México sobresale por su diversidad, no solo biológica o lingüística, sino por la capacidad de su gente para enfrentar lo cotidiano con dignidad. En las costas golpeadas por huracanes, en las sierras donde los caminos se deshacen con la lluvia, en los barrios donde la música se convierte en escudo, los mexicanos construyen día a día un país que rara vez ocupa titulares, pero que sostiene el alma colectiva.
La migración ha sido otro de los rostros constantes. Familias enteras cruzan estados, ríos y fronteras buscando una oportunidad, mientras otras regresan a su tierra con la memoria tatuada.

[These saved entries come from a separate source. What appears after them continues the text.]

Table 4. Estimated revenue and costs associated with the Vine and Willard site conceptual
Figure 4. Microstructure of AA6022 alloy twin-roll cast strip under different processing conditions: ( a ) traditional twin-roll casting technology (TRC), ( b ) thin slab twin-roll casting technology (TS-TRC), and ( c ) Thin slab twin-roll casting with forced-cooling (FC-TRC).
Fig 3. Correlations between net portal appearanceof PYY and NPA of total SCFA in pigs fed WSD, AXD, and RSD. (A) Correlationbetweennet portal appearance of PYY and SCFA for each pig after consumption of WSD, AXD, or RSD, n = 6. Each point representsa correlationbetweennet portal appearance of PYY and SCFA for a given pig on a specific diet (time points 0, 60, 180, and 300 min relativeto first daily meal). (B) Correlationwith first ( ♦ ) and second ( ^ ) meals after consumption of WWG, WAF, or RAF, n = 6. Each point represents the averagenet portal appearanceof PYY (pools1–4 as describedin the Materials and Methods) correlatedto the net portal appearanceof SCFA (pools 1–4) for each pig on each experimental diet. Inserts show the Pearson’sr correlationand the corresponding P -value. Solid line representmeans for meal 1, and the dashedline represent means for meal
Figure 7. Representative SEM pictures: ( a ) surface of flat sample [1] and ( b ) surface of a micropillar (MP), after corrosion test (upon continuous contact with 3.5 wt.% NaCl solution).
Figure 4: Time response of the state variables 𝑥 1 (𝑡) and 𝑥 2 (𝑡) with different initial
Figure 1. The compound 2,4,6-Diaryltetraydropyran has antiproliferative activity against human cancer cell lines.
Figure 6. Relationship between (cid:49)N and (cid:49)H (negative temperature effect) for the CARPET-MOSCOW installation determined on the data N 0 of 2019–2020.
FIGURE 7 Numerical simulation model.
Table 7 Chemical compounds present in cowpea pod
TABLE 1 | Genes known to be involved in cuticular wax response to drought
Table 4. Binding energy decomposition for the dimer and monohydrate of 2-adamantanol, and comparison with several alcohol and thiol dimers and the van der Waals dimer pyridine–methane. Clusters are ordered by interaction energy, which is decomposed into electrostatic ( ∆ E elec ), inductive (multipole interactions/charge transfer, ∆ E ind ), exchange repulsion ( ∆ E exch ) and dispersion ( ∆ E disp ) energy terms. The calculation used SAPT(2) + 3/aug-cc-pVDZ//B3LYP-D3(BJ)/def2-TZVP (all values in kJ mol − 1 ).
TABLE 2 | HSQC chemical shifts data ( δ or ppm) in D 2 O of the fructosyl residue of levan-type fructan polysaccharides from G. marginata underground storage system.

El país entero es un territorio en tránsito, donde las historias conviven con las ausencias, y la nostalgia convive con la esperanza.
México también sobresale por su resistencia cultural. A pesar de los embates del mercado global, la comida se sigue cocinando con leña y maíz nativo; los textiles se tejen con manos sabias; las festividades siguen convocando al pueblo a danzar, a recordar y a celebrar. Frente al ruido digital y las imposiciones comerciales, persiste un México que canta en tsotsil, reza en náhuatl y cuenta historias en mixe.
La violencia ha querido doblegarlo, pero no lo ha vencido. Las madres que buscan a sus hijos desaparecidos, los periodistas que informan desde el riesgo, los defensores de la tierra que protegen los ríos y montañas, todos componen el rostro más valiente del país.
Ese México silencioso, profundo y vital, es el que mantiene encendida la llama de lo posible. No necesita ser idealizado ni romantizado. Basta con reconocer que, en su andar cotidiano —terco, luminoso, imperfecto— reside lo más sobresaliente de esta nación: su capacidad de persistir, aun en los bordes más remotos de la esperanza.